Because I don’t. Not really. My recollections of him are blurry and vague at best. I sort of remember him being Lark’s moody boyfriend. I’m sure he came to the house on a semi-frequent basis. Beyond that, my memories of the man I’m marrying begin at Lark’s funeral.

With him walking up to me, leveling a vicious, cold stare right into my soul, and saying, “This is your fault. You did this.”

Brooklyn smiles wryly. “Not a lot, honestly. But I’ve spent some time with him, and…” She trails off, shaking her head. “Look, I don’t know your relationship with him. But Bane’s a good guy. Quiet, a little broody, but one of the good ones.”

“He’s one of Roman’s best friends,” Evie chimes in.
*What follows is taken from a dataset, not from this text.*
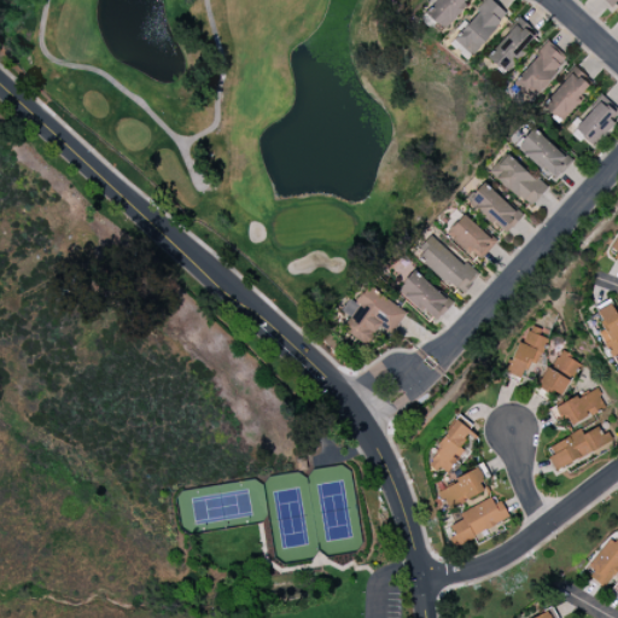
[(472,0),(436,0),(424,11),(442,29),(472,0)]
“I wouldn’t say I know him that well…I don’t know if many people do—okay, maybe Roman.

But I agree. He can be quiet, and he’s kind of intense.

But he’s a good guy. I mean, Roman’s had him drive me home alone plenty of times, and you know how overprotective my big brother is.

He’d never let Bane do that if he didn’t trust him completely. ”

It would be a more ringing endorsement if my mind wasn’t actively replaying the memory of that “good guy” pinning me down in my sleep the other night and roughly finger-fucking me to a screaming orgasm—my first—while telling me my slutty hole was making a mess of his fingers.

I mean…Jesus fuck.

Eventually, Brooklyn has to go.

Wouldn’t want to be late for the kitchen table railing, I suppose. Although, I have eyes and I've met Kir…so I can’t really say I blame her.

When she’s gone, Evie turns to me. “If you’ve got stuff to do, I can—”

“Wanna stay over?” I blurt.

Evie blinks, looking stunned.

“I mean, if you’re busy, don’t even worry about—”

“I’d love to!” she blurts back, beaming. “Totally!”

Sweet.

“He really is a good guy.”

Two hours later, Donnie Darko—which I’m not really that shocked to learn Evie hasn’t seen before—is finishing, and the sushi we had delivered has mostly disappeared from the plastic trays in front of us.

Next to me on the couch, Evelina rolls her head to the side to look at me.

“Honestly,” she says. “He might come off as grumpy or antisocial, but that’s just him.” She giggles. “Maybe it’s a guy version of resting bitch face.”

I laugh as she reaches over and pops another piece of sashimi into her mouth.

“Something…” She shakes her head. “Never mind.”

I frown. “What?”

“No, I don’t want to share rumors.”

“Evie, please?” I plead. “I’m marrying the guy.”

She gives me a sympathetic look. “Fair. Okay, it’s probably nothing, I just…” She pokes at her pickled ginger. “I don’t know what, but Roman has mentioned that something happened to Bane. Like, when he was a kid.”

My brows knit. “What?”

“Dunno,” she shrugs. “But I think Roman said it was maybe the reason, or one of the reasons, Bane is the way he is.”

Hmm.

Interesting.

I offer to sleep on the couch and give her the bed up in the loft, but Evie insists on staying downstairs. Then the two of us are back to gabbing again.

Honestly, I have no idea why I haven’t hung out with her one on one before. She’s awesome.